In practice, there will be a small set of strong predictors of the target and multiple moderate predictor variables. Every time we build a tree, the same features dominate the top nodes. In such cases, all the resulting trees look the same, and the predictions from those trees will be correlated. Random feature subsampling helps us avoid this and build trees with different features.

Random forest uses deep decision trees (without pruning), but it is less prone to overfitting because it uses the sampled (row and column-sampled) data and averages the results from multiple trees. Thus, pruning is not necessary.

Say we have a training dataset with $N$ observations and $p$ features. This training data is sampled both row-wise and column-wise in random forest.

First, with replacement, we sample $N$ rows.
We then build a tree on this data. At each node of the tree, we do column sampling from the total of $p$ features (without replacement). The number of features to be selected at every node is considered a hyperparameter. By a rule of thumb, the number of features to sample, $m$, can be calculated as $m=\sqrt{p}$ or $m = \log_2(p)$.

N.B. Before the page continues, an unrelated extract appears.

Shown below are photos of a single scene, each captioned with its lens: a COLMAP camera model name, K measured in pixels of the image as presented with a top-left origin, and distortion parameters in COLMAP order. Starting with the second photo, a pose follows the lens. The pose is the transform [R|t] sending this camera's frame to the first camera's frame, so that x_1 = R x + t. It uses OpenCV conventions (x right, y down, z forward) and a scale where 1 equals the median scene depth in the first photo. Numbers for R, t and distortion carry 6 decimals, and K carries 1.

These two randomness ensures that the predictions from individual models are different, and the trees are uncorrelated.

Appendix

If you are interested in the mathematical details, proceed with this section. The section provides a mathematical reason for the lower bound of $A$ and the admissible range of $\rho$.

We have

\[A = \frac{1}{B} + \left(1-\frac{1}{B} \right) \rho\]

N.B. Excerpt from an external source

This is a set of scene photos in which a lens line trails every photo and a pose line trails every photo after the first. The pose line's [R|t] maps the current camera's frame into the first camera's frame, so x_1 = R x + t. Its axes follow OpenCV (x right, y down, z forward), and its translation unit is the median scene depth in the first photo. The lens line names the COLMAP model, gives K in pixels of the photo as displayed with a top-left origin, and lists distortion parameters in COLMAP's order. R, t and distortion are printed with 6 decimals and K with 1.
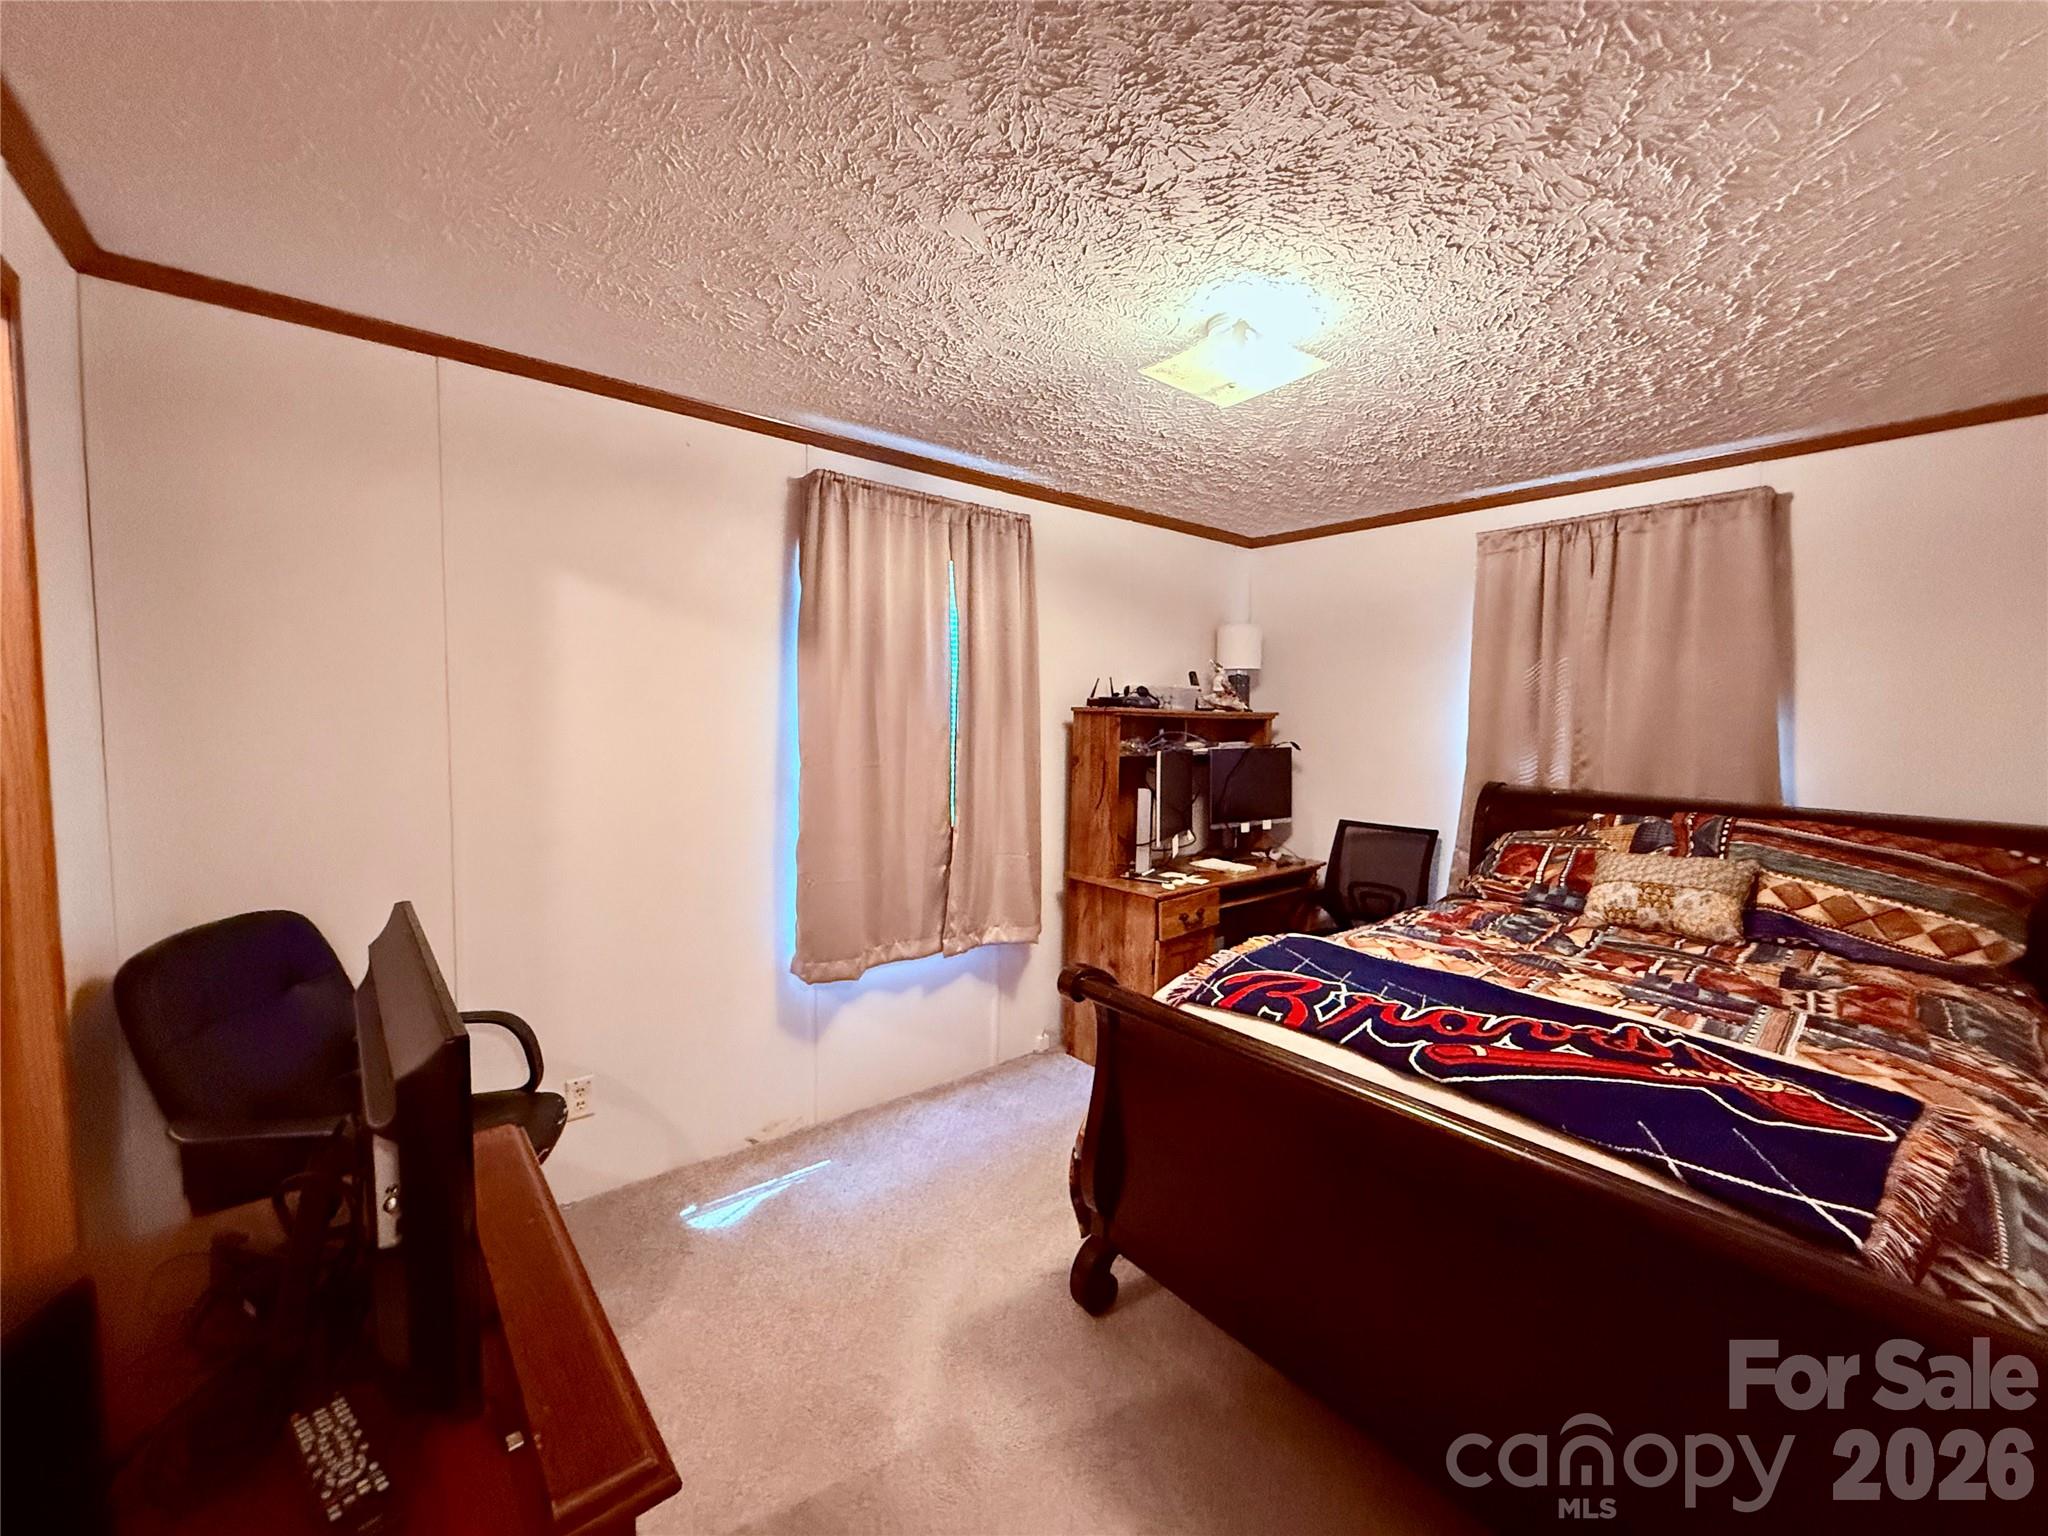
lens RADIAL K [[820.1, 0, 1029.1], [0, 820.1, 770.9], [0, 0, 1]] dist [-0.000079, 0.000786]
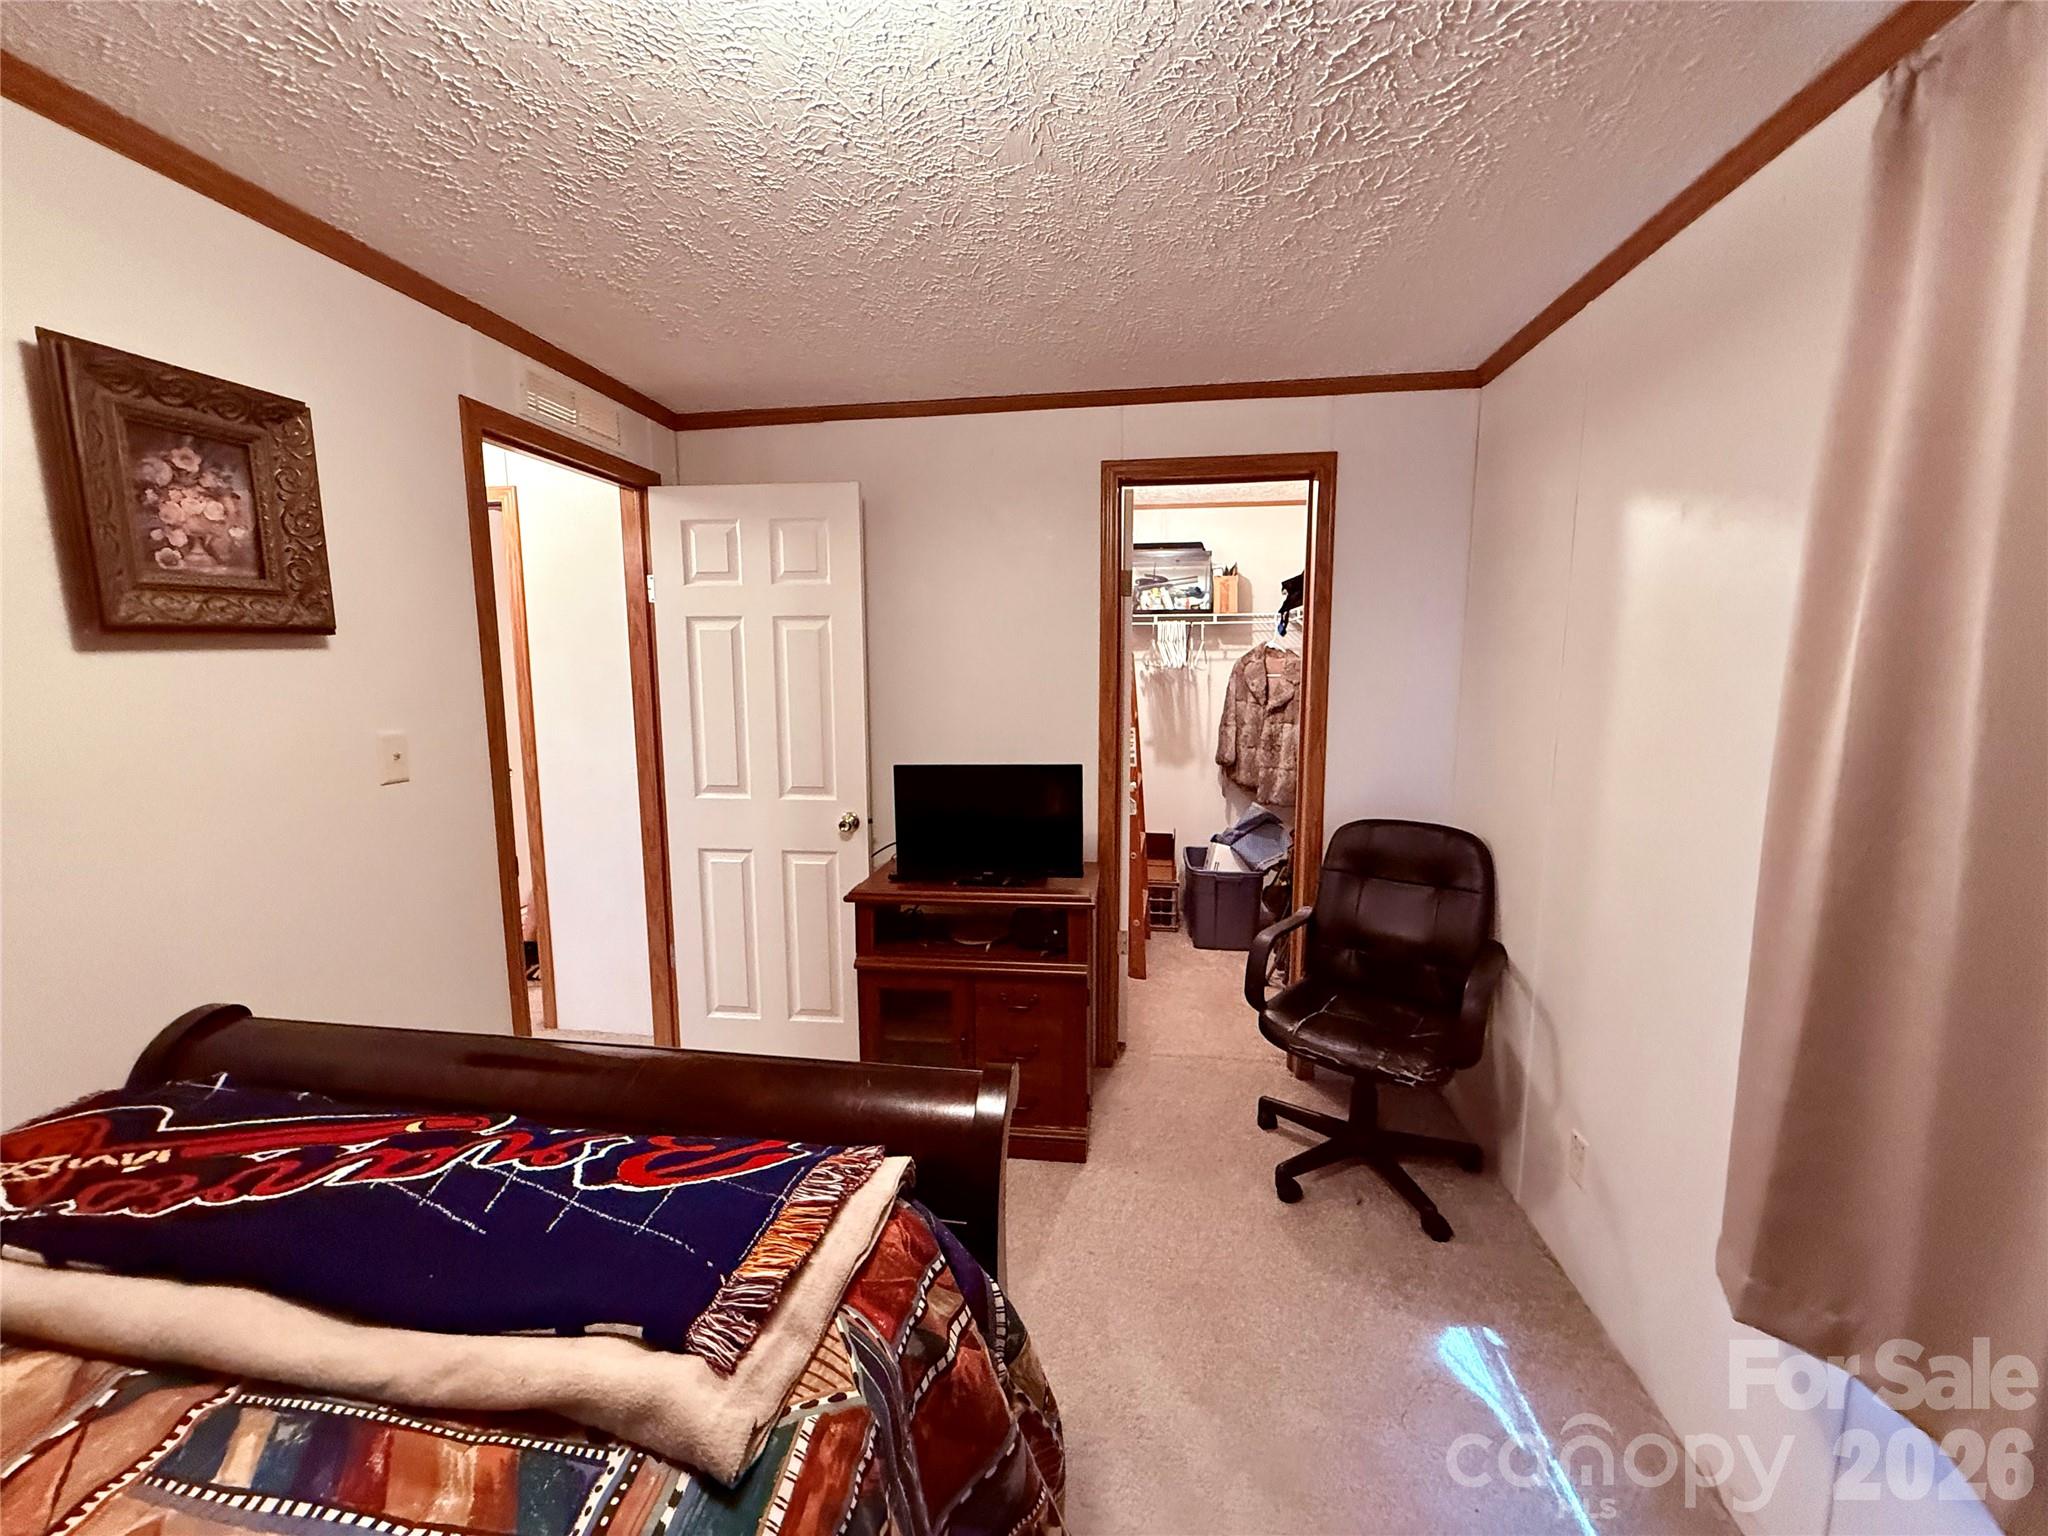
lens RADIAL K [[820.1, 0, 1026.3], [0, 820.1, 765.9], [0, 0, 1]] dist [-0.000079, 0.000786]
pose [[-0.735382, 0.073872, -0.673614, 0.535975], [-0.057295, 0.983703, 0.170427, -0.134054], [0.675226, 0.163924, -0.719165, 1.630012]]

We saw the upper bound for $A$, which is, $A \leq 1$. But what if $A$ is negative? For example, if $B=10$ and $\rho=-1$, then $A = \frac{1}{10} + \left(1-\frac{1}{10} \right) (-1) = -\frac{8}{10}$. In that case, the variance of the ensemble is negative, which is not possible. So, where is the catch? What ensures that $A \geq 0$?

The resolution is that not every value of $\rho \in [−1,1]$ is actually possible when we have $B$ identically distributed random variables with the same pairwise correlation.

We know that the covariance matrix is always positive semidefinite. That is, it must have non-negative eigenvalues. The covariance matrix of the random variables $(z_1, \dots, z_B)$ is

\[\Sigma = \sigma^2 \begin{bmatrix} 1 & \rho & \dots & \rho \\ \rho & 1 & \dots & \rho \\ \vdots & \vdots & \vdots & \vdots \\ \rho & \rho & \dots & 1 \\ \end{bmatrix}\]

The eigenvalues of this matrix are $\sigma^2 (1-\rho)$ with multiplicity $(B-1)$ and $\sigma^2 (1 + (B-1)\rho)$ with multiplicity 1. Therefore, we must have

\[(1-\rho) \geq 0 \implies \rho \leq 1\]

and

\[\begin{align*} 1 + (B-1)\rho \geq 0 & \implies \rho \geq \frac{-1}{B-1} \\ \\ & \implies (B-1)\rho + 1\geq 0 \end{align*}\]

And we have

\[A = \frac{(B - 1)\rho + 1}{B}\]

The numerator term $(B-1)\rho + 1\geq 0$ implies that $A \geq 0$. And the true admissible range for $\rho$ is

\[\frac{-1}{B-1} \leq \rho \leq 1\]

References

Francis Bach. Learning Theory from First Principles. The MIT Press, 2024. ISBN 9780262049443.
Prathosh A. P. Classical Machine Learning (YouTube Playlist). YouTube.